Es kann vorkommen, dass Sie die Erstellung von RDB-Snapshots für einen bestimmten Zeitraum pausieren möchten. Das kann erforderlich sein, um Leistungseinbußen bei kritischen Ereignissen zu vermeiden oder Snapshots vorübergehend zu deaktivieren, um Leistungsprobleme zu beheben.

Wenn Sie Snapshots pausieren möchten, müssen Sie die Startzeit in die Zukunft verschieben. In diesem Fall wird der letzte Snapshot beibehalten und im Falle einer Wiederherstellung verwendet. Wenn Sie Snapshots wieder aufnehmen möchten, passen Sie den Snapshot-Zeitplan so an, dass der nächste Snapshot zum gewünschten Zeitpunkt erstellt wird. Weitere Informationen zum Anpassen von Snapshot-Zeitplänen finden Sie unter RDB-Snapshot-Intervall anpassen.

Verhalten bei der Wiederherstellung

Bei Memorystore for Redis Cluster-Knoten wird ein Failover zu Replikaten als primärer Wiederherstellungsmechanismus verwendet, anstatt Daten aus einem Snapshot zu laden.
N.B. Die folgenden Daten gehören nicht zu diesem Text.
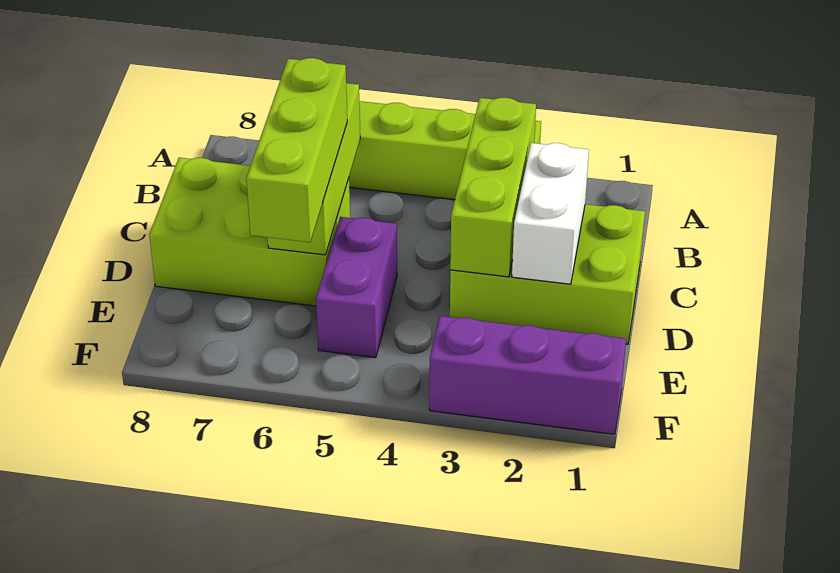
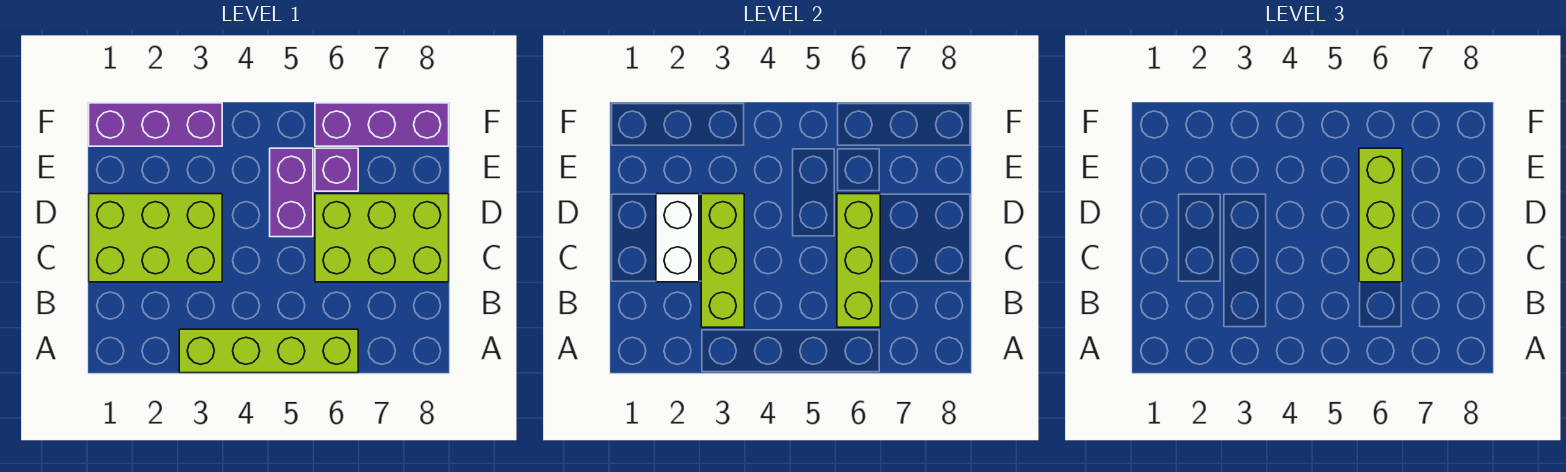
none -> purple 1x1 brick [315,148,358,191]
none -> purple 1x3 brick [315,103,449,146]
Wenn ein Knoten jedoch ausfällt und nicht aus einem Replikat wiederhergestellt werden kann, wird er aus einem Snapshot wiederhergestellt.

Datenkonsistenz bei der Wiederherstellung

Wenn die RDB-Persistenz aktiviert ist, werden Sicherungen nach Möglichkeit im angegebenen Intervall erstellt. Snapshots können aus verschiedenen Gründen fehlschlagen. Wenn der Snapshot in mehreren aufeinanderfolgenden Intervallen fehlschlägt, kann die letzte verfügbare Sicherung beliebig veraltet sein.

Die maximale Datenveralterung bei einer Wiederherstellung aus einem Snapshot ist die Summe des angegebenen Intervalls seit dem Start des letzten guten Snapshots und der Zeit, die zum Speichern des nächsten Snapshots im Speicher benötigt wird. Verwenden Sie im Falle eines Wiederherstellungs ereignisses den rdb_save_ages Messwert, um den Zeitraum für die Datenveralterung zu sehen.

Wiederherstellungszeit

Wenn ein Knoten ausfällt und Daten aus einem Snapshot wiederhergestellt werden müssen, ist der Knoten während der Wiederherstellung nicht verfügbar. Die Wiederherstellungszeit hängt von der Größe des Snapshots ab.

Snapshot-Fehler

Jeder fehlgeschlagene Snapshot wird sofort mit einem exponentiellen Backoff von 5 bis 300 Sekunden wiederholt. Aufeinanderfolgende Snapshot-Fehler erhöhen die Datenveralterung im Falle einer Wiederherstellung.

Fehler bei der Wiederherstellung

Fehler bei der Wiederherstellung sind selten, können aber auftreten. Wenn ein Fehler bei der Wiederherstellung auftritt, wird der Knoten wiederholt wiederhergestellt, bis die Wiederherstellung erfolgreich ist.

Snapshots überwachen

Es ist wichtig, Snapshots zu überwachen und Benachrichtigungen für fehlgeschlagene Snapshots einzurichten. Informationen zu Best Practices für die RDB-Persistenz finden Sie unter Best Practices für die RDB-Persistenz. Fehlgeschlagene Snapshots können auf überlastete Knoten hinweisen, bei denen es möglicherweise weiterhin schwierig ist, Daten aus dem Snapshot wiederherzustellen.

Eine Liste der Messwerte, die für das Monitoring von Snapshots verfügbar sind, finden Sie unter Persistenzmesswerte.

Auswirkungen auf die Leistung verwalten

Sie können die Auswirkungen eines Snapshots auf die Leistung Ihrer Memorystore-Instanz beobachten, indem Sie die über Cloud Monitoring verfügbaren Messwerte wie CPU-Auslastung und Arbeitsspeichernutzung ansehen.